Wo willst du hin, Habibi? (Where Are You Going, Habibi?) di Tor Iben (Germania, 2015), 70’, v.o. tedesco e turco, sott. Italiano
Voto:
Del regista tedesco Tor Iben avevamo già avuto l’opportunità di apprezzare i suoi due lungometraggi precedenti “The Passenger” (2011) e “Cibrâil” (2010) e alcuni corti. Qui il protagonista è Ibrahim (Cem Alkan, attore turco già presente in The Passenger), un giovane berlinese nato da genitori turchi, bello, brillantemente laureato e ora in cerca di un lavoro adeguato ai suoi studi, impresa difficile date le sue origini straniere. Ibo ha una sua vita gay di nascosto dalla famiglia ed un compagno, svedese, che però è da poco tornato a Stoccolma. Un giorno gli capita in casa Alexander (Martin Walde) un piccolo criminale, che sta scappando dalla polizia e da quel momento Ibra perde la testa per lui e inizia a pedinarlo.

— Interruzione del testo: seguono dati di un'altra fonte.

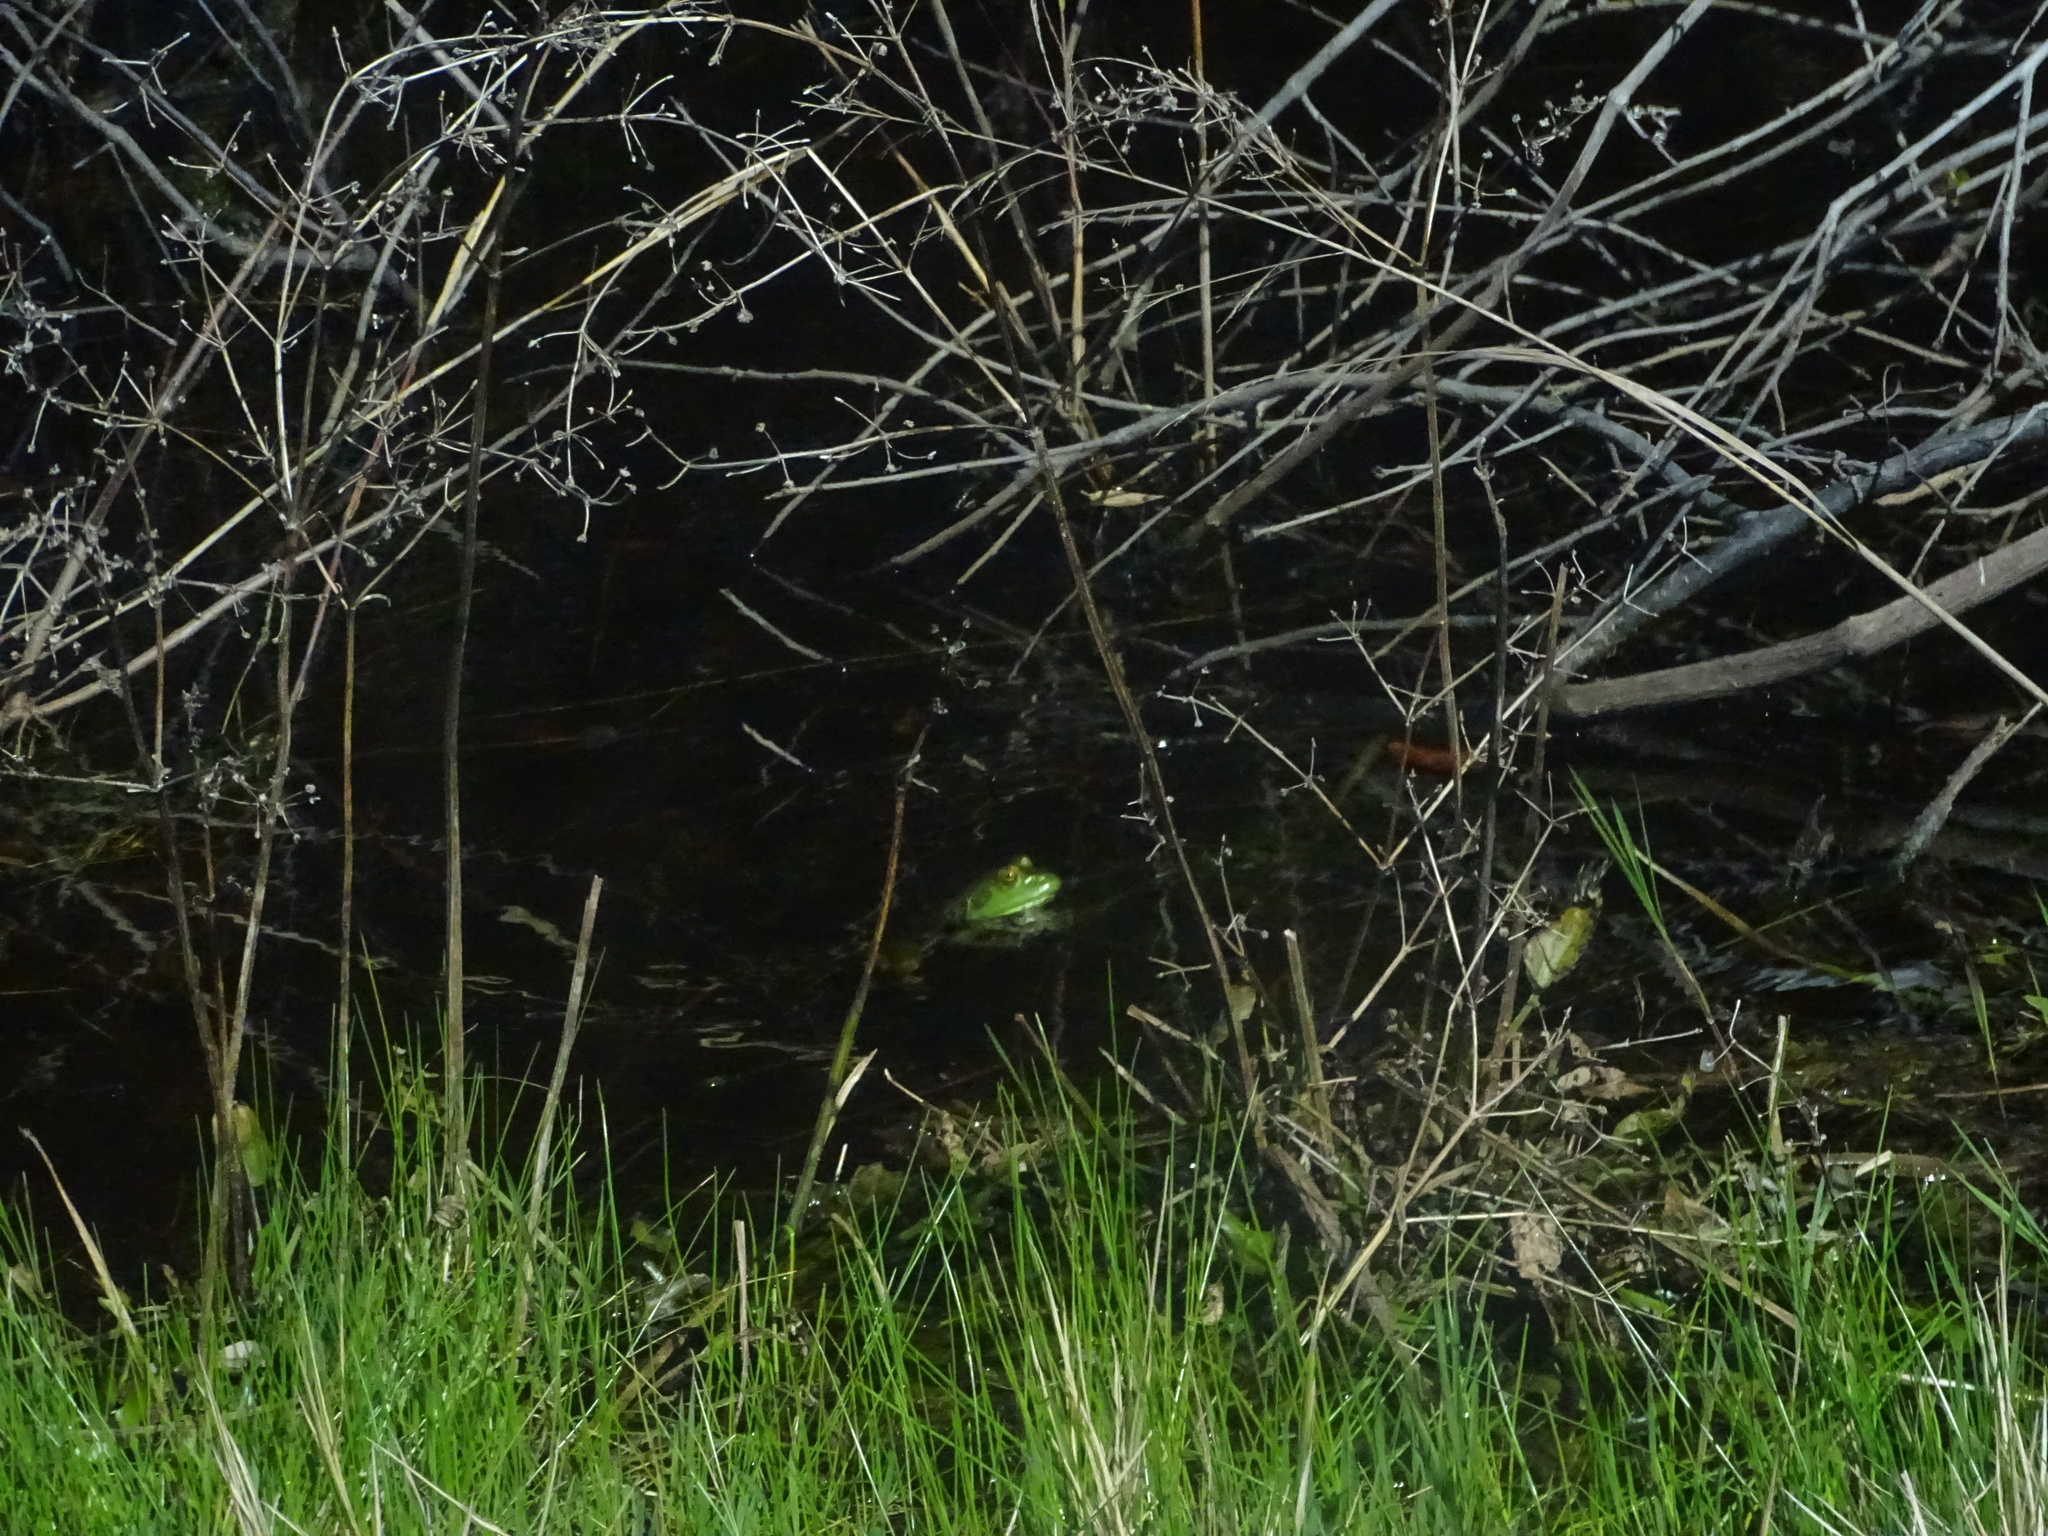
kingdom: Animalia
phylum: Chordata
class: Amphibia
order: Anura
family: Ranidae
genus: Lithobates
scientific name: Lithobates catesbeianus
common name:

Il biondo Alexander è un violento, una specie di naziskin con un fisico da urlo visto che si allena in palestra alla lotta. Quando Alexander viene aggredito da sconosciuti e si ritrova con entrambe le braccia ingessate, nemmeno sua madre vuole aiutarlo e Ibra può finalmente farsi avanti e accudirlo in tutto. Alexander è eterosessuale, ma si rende conto che in quella situazione non può fare tanto lo schizzinoso e accetta le avances di Ibra e anzi sembra apprezzarle. Intanto il padre di Ibra scopre la sua omosessualità e la prende malissimo, cacciandolo di casa. La storia tra Ibra e Alexander ovviamente non può continuare, almeno da un punto di vista sessuale, ma contro ogni logica tra i due giovani nasce infine una splendida amicizia, che risolve i problemi di entrambi entrambi.
Probabilmente il miglior film finora girato da Tor Iben, Wo willst du hin, Habibi? è un film allegro, divertente, ben recitato, inoltre, e ciò non guasta, ha un’alta carica erotica che lo attraversa, anche grazie al sex appeal dei due protagonisti, senza avere scene hot, a parte un primo piano delle belle chiappe di Alexander. Ci spiega il regista che la parola Habibi nel titolo, parola che sta diventando molto comune in Germania, significa in arabo sia amico che tesoro, potendo indicare sia amicizia che amore, come nella storia del film. Il regista ha anche voluto evidenziare come la comunità turca in Germania stia velocemente cambiando atteggiamento nei confronti dell’omosessualità anche tra le vecchie generazioni, grazie all’influenza positiva di tutto l’ambiente circostante.